500,000 home routers have been infected with VPNFilter, malware that steals data and bricks devices
VPNFilter is a sophisticated, multi-stage malware package, part of the new breed of boot-persistent malware
(software that can survive a reboot); it targets home routers and
network-attached storage devices, then steals passwords and logins that
traverse the network and exfiltrates it to the creators’ servers.The malware is capable of bricking the devices it infects, possibly to
prevent forensic analysis, or to simply cut off internet access for
entire regions by bricking every router in a city, state or country.VPNFilter is thought to be the work of a state actor, and is believed to have infected 500,000 devices so far.
Well, this isn’t good.
Antivirus provider Symantec issued its own advisory Wednesday that identified the targeted devices as:
- Linksys E1200
- Linksys E2500
- Linksys WRVS4400N
- Mikrotik RouterOS for Cloud Core Routers: Versions 1016, 1036, and 1072
- Netgear DGN2200
- Netgear R6400
- Netgear R7000
- Netgear R8000
- Netgear WNR1000
- Netgear WNR2000
- QNAP TS251
- QNAP TS439 Pro
- Other QNAP NAS devices running QTS software
- TP-Link R600VPN
Both Cisco and Symantec are advising users of any of these devices to do a factory reset, a process that typically involves holding down a button in the back for five to 10 seconds.
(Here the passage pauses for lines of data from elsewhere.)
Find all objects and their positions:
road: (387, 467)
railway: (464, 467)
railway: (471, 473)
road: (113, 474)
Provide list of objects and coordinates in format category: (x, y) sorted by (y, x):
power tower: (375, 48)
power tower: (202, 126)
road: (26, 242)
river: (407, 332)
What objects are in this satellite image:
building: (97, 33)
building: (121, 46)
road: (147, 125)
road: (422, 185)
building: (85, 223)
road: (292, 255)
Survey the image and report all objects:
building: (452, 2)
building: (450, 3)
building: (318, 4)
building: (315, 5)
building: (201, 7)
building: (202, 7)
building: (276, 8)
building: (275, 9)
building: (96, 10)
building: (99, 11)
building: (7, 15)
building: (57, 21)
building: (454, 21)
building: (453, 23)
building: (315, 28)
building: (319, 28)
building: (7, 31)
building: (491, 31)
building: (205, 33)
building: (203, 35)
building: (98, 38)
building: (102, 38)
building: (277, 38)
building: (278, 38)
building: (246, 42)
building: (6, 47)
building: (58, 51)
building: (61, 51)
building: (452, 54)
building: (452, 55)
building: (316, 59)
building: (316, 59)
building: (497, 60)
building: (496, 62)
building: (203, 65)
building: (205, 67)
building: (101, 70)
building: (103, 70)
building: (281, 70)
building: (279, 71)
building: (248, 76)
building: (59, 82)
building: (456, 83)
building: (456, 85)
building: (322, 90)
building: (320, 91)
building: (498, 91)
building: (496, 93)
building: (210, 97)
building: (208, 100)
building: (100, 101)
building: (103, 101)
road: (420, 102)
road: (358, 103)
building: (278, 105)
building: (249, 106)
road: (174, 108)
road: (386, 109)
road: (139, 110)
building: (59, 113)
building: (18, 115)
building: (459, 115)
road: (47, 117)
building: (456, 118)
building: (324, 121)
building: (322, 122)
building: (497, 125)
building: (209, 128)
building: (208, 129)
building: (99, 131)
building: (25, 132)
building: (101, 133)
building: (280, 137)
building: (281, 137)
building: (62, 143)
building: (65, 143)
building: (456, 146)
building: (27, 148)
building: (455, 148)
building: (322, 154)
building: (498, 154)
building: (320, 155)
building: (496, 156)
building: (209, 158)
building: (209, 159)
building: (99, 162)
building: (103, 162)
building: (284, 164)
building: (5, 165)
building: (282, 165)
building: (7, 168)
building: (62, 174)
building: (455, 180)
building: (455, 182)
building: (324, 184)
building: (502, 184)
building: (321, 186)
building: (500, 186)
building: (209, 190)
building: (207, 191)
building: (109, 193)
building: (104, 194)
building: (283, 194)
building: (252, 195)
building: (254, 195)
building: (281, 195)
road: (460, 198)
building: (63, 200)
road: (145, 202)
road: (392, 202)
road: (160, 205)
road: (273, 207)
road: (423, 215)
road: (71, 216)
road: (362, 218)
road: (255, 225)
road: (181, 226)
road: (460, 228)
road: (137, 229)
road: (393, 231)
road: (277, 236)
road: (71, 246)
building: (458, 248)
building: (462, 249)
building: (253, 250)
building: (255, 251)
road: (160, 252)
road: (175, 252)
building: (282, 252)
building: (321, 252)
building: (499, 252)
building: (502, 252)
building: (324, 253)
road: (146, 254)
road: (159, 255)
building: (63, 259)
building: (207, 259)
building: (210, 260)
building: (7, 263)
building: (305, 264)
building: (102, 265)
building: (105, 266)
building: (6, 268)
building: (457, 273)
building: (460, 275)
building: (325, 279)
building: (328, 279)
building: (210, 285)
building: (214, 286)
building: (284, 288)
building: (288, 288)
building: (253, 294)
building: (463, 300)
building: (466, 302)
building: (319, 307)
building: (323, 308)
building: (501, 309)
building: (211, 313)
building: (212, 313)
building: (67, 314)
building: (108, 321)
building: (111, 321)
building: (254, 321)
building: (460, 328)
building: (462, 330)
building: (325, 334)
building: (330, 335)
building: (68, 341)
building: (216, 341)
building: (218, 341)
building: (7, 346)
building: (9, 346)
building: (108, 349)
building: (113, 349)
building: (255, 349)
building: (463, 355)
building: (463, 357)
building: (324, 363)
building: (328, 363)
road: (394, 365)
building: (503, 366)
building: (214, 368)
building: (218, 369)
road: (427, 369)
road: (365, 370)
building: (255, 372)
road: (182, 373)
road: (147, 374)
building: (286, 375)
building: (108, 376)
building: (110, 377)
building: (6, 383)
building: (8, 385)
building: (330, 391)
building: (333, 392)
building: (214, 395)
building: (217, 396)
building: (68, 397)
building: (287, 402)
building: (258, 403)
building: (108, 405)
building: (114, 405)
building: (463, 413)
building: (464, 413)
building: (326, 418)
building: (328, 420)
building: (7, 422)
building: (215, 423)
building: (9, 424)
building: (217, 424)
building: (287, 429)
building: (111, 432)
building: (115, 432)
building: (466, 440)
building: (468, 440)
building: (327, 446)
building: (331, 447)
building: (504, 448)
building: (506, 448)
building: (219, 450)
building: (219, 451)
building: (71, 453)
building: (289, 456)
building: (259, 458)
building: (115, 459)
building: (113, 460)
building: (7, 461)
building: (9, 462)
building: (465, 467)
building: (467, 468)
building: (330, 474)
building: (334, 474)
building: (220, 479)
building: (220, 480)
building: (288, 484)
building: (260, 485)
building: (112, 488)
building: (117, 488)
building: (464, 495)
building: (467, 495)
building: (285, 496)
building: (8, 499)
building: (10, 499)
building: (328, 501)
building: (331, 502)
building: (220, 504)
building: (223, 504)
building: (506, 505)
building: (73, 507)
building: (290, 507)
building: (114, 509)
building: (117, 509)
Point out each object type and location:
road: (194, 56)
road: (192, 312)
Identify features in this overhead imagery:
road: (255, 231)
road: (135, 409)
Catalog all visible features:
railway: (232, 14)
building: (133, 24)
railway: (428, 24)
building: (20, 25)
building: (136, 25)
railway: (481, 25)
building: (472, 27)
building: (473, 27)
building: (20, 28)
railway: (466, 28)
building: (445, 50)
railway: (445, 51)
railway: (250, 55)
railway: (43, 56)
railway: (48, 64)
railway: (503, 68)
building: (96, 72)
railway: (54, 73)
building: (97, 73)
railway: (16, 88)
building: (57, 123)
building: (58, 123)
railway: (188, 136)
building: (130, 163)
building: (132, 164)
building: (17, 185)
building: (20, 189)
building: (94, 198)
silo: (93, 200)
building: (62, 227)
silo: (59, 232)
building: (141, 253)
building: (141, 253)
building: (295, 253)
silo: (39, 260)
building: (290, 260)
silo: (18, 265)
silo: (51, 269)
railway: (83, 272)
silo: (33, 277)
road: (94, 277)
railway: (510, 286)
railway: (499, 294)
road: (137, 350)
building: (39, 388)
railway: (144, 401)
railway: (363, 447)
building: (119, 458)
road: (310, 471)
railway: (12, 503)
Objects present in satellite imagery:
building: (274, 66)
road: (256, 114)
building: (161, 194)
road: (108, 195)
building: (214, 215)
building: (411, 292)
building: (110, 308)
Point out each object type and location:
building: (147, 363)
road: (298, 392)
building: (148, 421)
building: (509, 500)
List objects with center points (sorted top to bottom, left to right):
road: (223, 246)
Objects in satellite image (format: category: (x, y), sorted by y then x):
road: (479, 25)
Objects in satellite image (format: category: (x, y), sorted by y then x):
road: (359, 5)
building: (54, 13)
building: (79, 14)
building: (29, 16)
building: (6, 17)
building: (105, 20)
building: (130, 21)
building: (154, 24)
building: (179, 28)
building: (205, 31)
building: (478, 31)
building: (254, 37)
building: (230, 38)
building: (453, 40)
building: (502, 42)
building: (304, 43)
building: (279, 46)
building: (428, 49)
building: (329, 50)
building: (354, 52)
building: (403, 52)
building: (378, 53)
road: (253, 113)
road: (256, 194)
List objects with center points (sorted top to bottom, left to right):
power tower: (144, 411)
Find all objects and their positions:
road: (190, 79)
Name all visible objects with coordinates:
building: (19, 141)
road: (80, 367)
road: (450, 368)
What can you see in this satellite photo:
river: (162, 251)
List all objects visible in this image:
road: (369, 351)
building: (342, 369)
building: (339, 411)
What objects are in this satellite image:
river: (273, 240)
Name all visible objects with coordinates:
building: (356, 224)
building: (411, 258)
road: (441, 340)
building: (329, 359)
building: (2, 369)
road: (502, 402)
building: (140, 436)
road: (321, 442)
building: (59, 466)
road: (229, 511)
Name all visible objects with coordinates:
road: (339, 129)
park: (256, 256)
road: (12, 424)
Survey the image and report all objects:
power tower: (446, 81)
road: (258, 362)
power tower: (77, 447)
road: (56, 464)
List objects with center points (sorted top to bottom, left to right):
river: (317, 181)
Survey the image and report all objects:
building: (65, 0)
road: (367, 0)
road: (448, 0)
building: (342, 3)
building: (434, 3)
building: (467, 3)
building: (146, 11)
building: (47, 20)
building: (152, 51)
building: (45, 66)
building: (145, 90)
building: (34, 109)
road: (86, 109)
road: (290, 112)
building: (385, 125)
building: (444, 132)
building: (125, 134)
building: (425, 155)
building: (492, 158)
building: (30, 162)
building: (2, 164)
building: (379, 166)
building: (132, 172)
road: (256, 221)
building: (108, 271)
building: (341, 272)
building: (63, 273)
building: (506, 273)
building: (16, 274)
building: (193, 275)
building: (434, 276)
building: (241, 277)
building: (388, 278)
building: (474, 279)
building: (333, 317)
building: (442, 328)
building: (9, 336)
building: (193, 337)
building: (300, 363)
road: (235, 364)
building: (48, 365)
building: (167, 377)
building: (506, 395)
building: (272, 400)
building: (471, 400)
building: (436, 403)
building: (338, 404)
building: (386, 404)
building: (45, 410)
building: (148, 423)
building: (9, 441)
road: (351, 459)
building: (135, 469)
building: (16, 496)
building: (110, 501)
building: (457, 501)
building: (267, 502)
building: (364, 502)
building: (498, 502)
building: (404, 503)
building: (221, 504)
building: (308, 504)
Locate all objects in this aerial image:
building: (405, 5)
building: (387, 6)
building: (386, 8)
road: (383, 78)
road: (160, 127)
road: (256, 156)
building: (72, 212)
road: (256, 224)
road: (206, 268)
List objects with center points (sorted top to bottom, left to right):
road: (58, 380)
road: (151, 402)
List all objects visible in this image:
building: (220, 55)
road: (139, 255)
Unfortunately, these resets wipe all configuration settings stored in the device, so users will have to reenter the settings once the device restarts. At a minimum, Symantec said, users of these devices should reboot their devices. That will stop stages 2 and 3 from running, at least until stage 1 manages to reinstall them.
Users should also change all default passwords, be sure their devices are running the latest firmware, and, whenever possible, disable remote administration. (Netgear officials in the past few hours started advising users of “some” router models to turn off remote management. TP-Link officials, meanwhile, said they are investigating the Cisco findings.